→ **Exercise prompt**: Pick out every line in the entries below that contains the word "Voda", and copy each one in full.

→ **Dataset excerpts**:
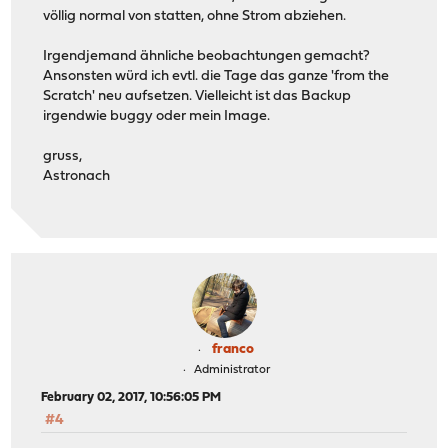
völlig normal von statten, ohne Strom abziehen.
Irgendjemand ähnliche beobachtungen gemacht?
Ansonsten würd ich evtl. die Tage das ganze 'from the
Scratch' neu aufsetzen. Vielleicht ist das Backup
irgendwie buggy oder mein Image.
gruss,
Astronach
franco
Administrator
February 02, 2017, 10:56:05 PM
#4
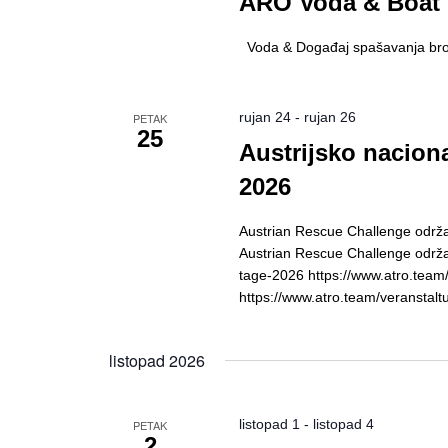
ARO Voda & Boat 
Voda & Događaj spašavanja brodic
rujan 24
-
rujan 26
PETAK
25
Austrijsko naciona
2026
Austrian Rescue Challenge održat
Austrian Rescue Challenge održat 
tage-2026 https://www.atro.team/
https://www.atro.team/veranstal
listopad 2026
listopad 1
-
listopad 4
PETAK
2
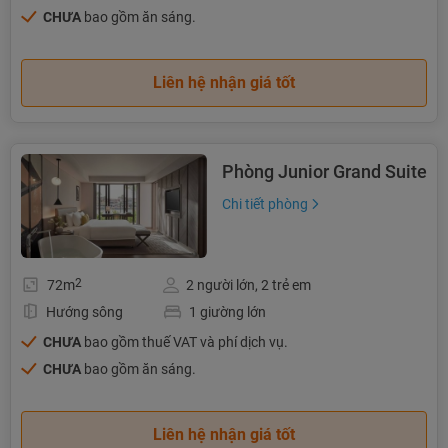
CHƯA
bao gồm ăn sáng.
Liên hệ nhận giá tốt
Phòng Junior Grand Suite
Chi tiết phòng
2
72m
2 người lớn, 2 trẻ em
Hướng sông
1 giường lớn
CHƯA
bao gồm thuế VAT và phí dịch vụ.
CHƯA
bao gồm ăn sáng.
Liên hệ nhận giá tốt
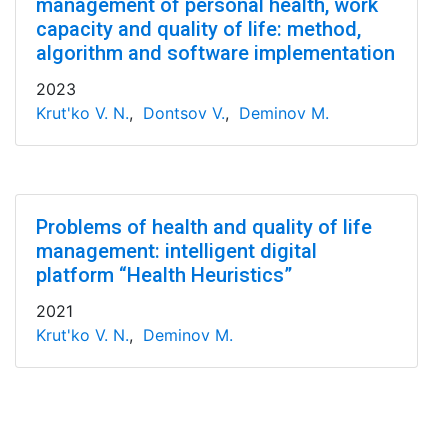
management of personal health, work
capacity and quality of life: method,
algorithm and software implementation
2023
Krut'ko V. N.
,
Dontsov V.
,
Deminov M.
Problems of health and quality of life
management: intelligent digital
platform “Health Heuristics”
2021
Krut'ko V. N.
,
Deminov M.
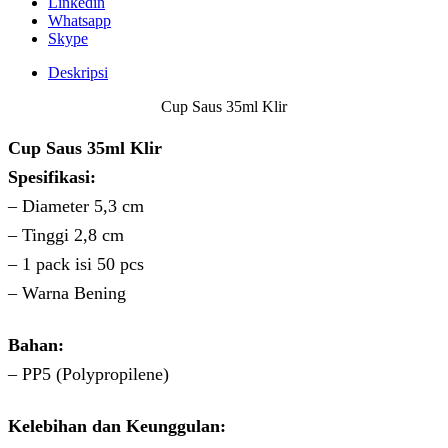
Linkedin
Whatsapp
Skype
Deskripsi
Cup Saus 35ml Klir
Cup Saus 35ml Klir
Spesifikasi:
– Diameter 5,3 cm
– Tinggi 2,8 cm
– 1 pack isi 50 pcs
– Warna Bening
Bahan:
– PP5 (Polypropilene)
Kelebihan dan Keunggulan:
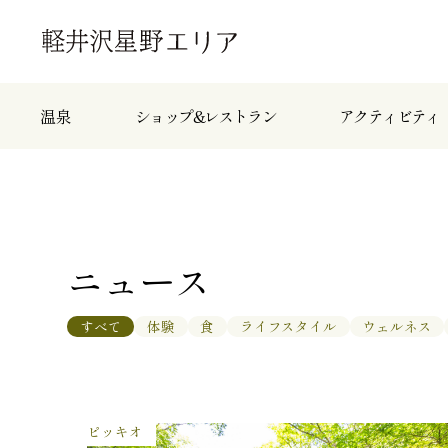
温泉
ショップ&レストラン
アクティビティ
ニュース
すべて
体験
食
ライフスタイル
ウェルネス
ピッキオ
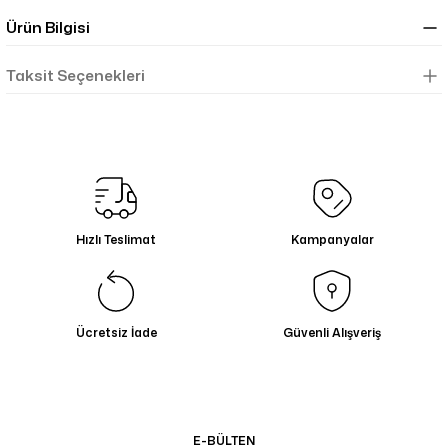
Ürün Bilgisi
Taksit Seçenekleri
Hızlı Teslimat
Kampanyalar
Ücretsiz İade
Güvenli Alışveriş
E-BÜLTEN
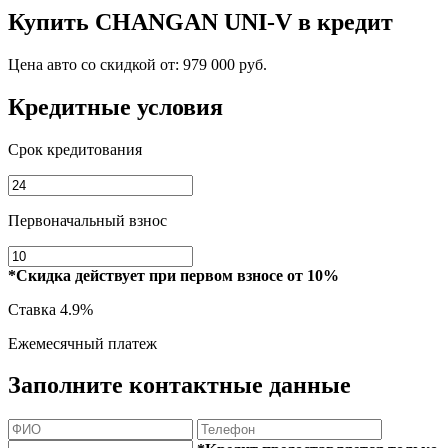
Купить
CHANGAN UNI-V
в кредит
Цена авто со скидкой от:
979 000 руб.
Кредитные условия
Срок кредитования
Первоначальный взнос
*Скидка действует при первом взносе от 10%
Ставка
4.9%
Ежемесячный платеж
Заполните контактные данные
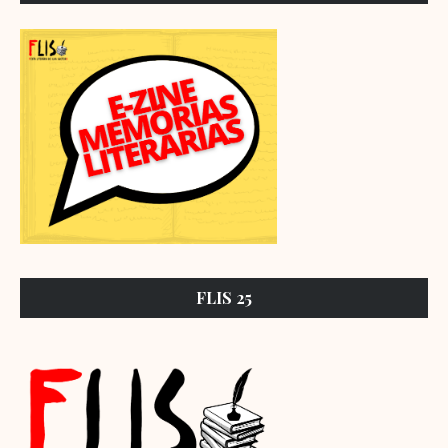
FLIS 25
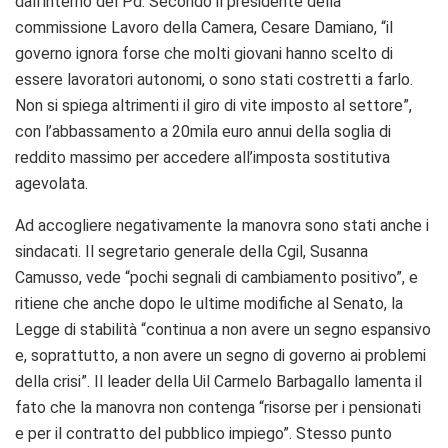
dall’interno del Pd. Secondo il presidente della
commissione Lavoro della Camera, Cesare Damiano, “il
governo ignora forse che molti giovani hanno scelto di
essere lavoratori autonomi, o sono stati costretti a farlo.
Non si spiega altrimenti il giro di vite imposto al settore”,
con l’abbassamento a 20mila euro annui della soglia di
reddito massimo per accedere all’imposta sostitutiva
agevolata.
Ad accogliere negativamente la manovra sono stati anche i
sindacati. Il segretario generale della Cgil, Susanna
Camusso, vede “pochi segnali di cambiamento positivo”, e
ritiene che anche dopo le ultime modifiche al Senato, la
Legge di stabilità “continua a non avere un segno espansivo
e, soprattutto, a non avere un segno di governo ai problemi
della crisi”. Il leader della Uil Carmelo Barbagallo lamenta il
fato che la manovra non contenga “risorse per i pensionati
e per il contratto del pubblico impiego”. Stesso punto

→ **Solution for this task**:
ARO Voda & Boat 
Voda & Događaj spašavanja brodic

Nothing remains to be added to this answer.